WHAT YOU HAVE TO DO:
Quote the lines below word for word, beginning with the line that contains "pose: elev=354.0 azim=93.2" and continuing through the last line, including both. Leave the pictures out of your answer.

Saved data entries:
※ ※ ※
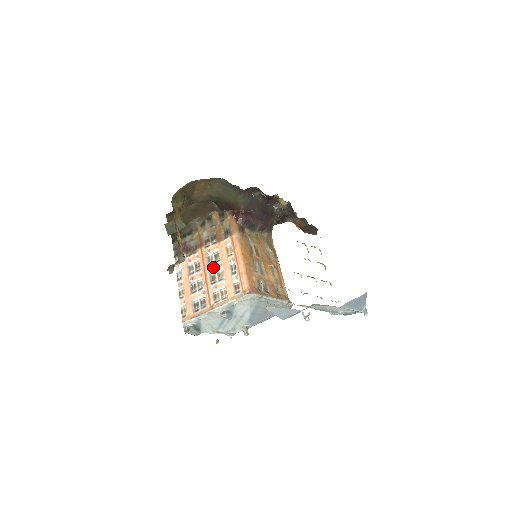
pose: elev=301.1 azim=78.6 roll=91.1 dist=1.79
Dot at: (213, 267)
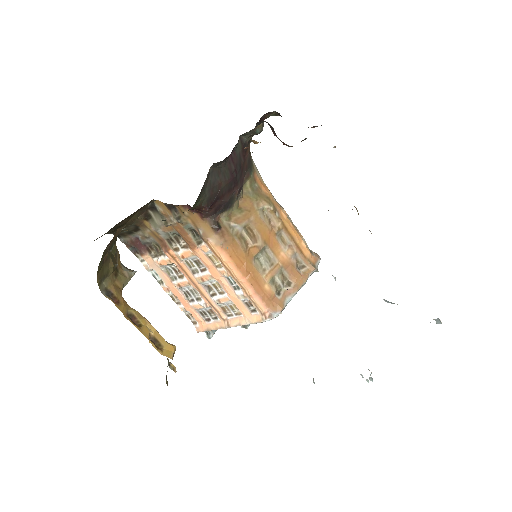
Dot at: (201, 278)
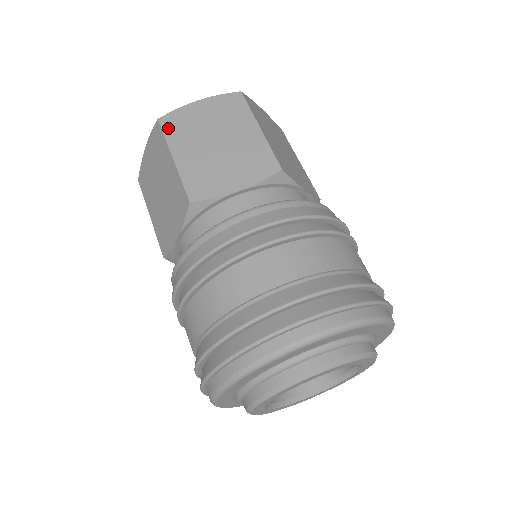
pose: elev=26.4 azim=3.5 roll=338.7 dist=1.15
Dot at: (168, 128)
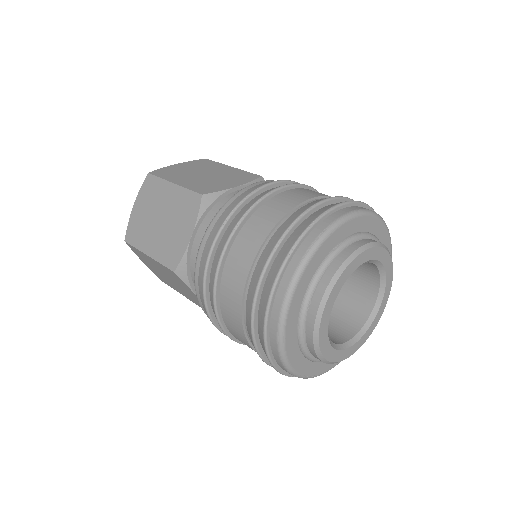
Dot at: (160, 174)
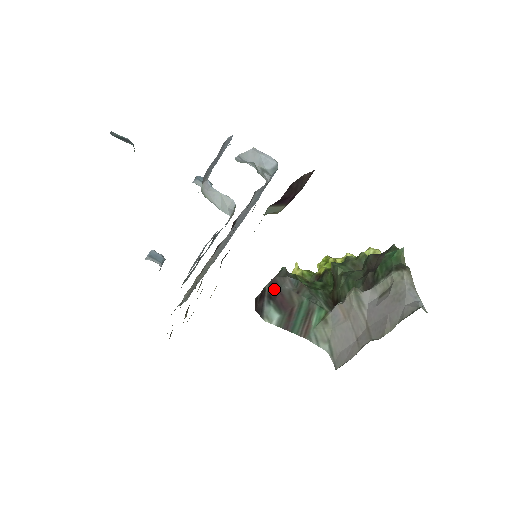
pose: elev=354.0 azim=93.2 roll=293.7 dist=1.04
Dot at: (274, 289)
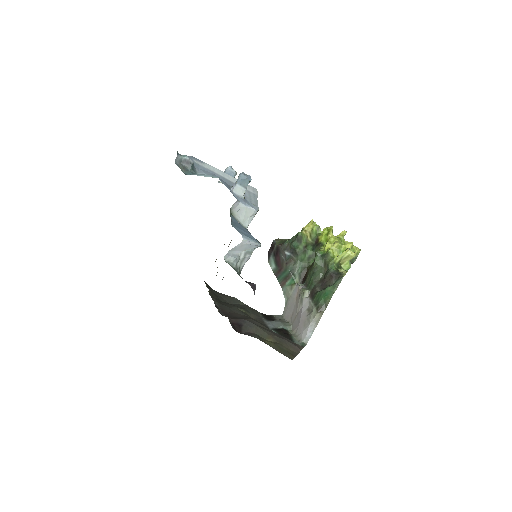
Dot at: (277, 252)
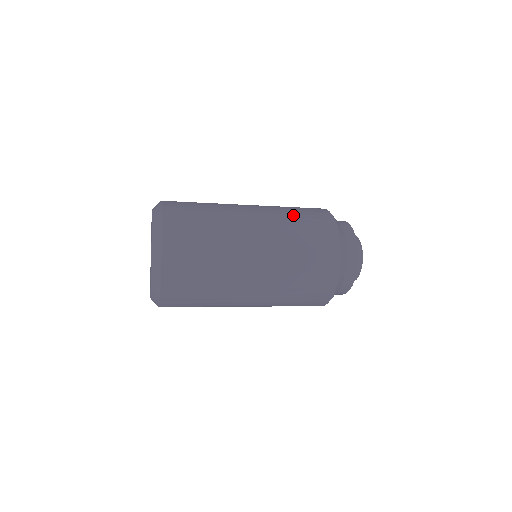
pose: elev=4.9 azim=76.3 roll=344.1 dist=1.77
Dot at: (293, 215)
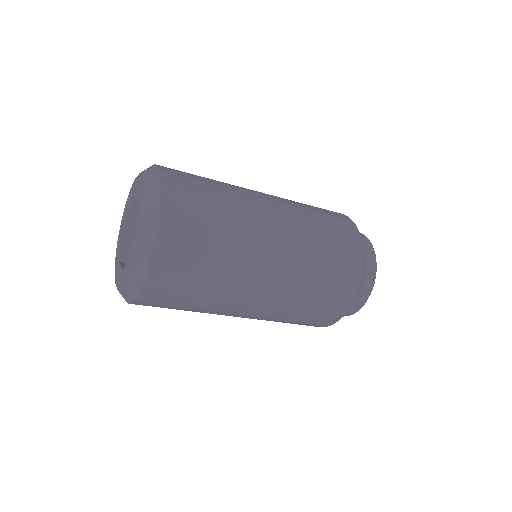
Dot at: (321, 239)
※ ※ ※
SOLUTION:
pose: elev=354.0 azim=93.2 roll=293.7 dist=1.04
Dot at: (274, 289)
Dot at: (277, 252)
pose: elev=4.9 azim=76.3 roll=344.1 dist=1.77
Dot at: (293, 215)
Dot at: (321, 239)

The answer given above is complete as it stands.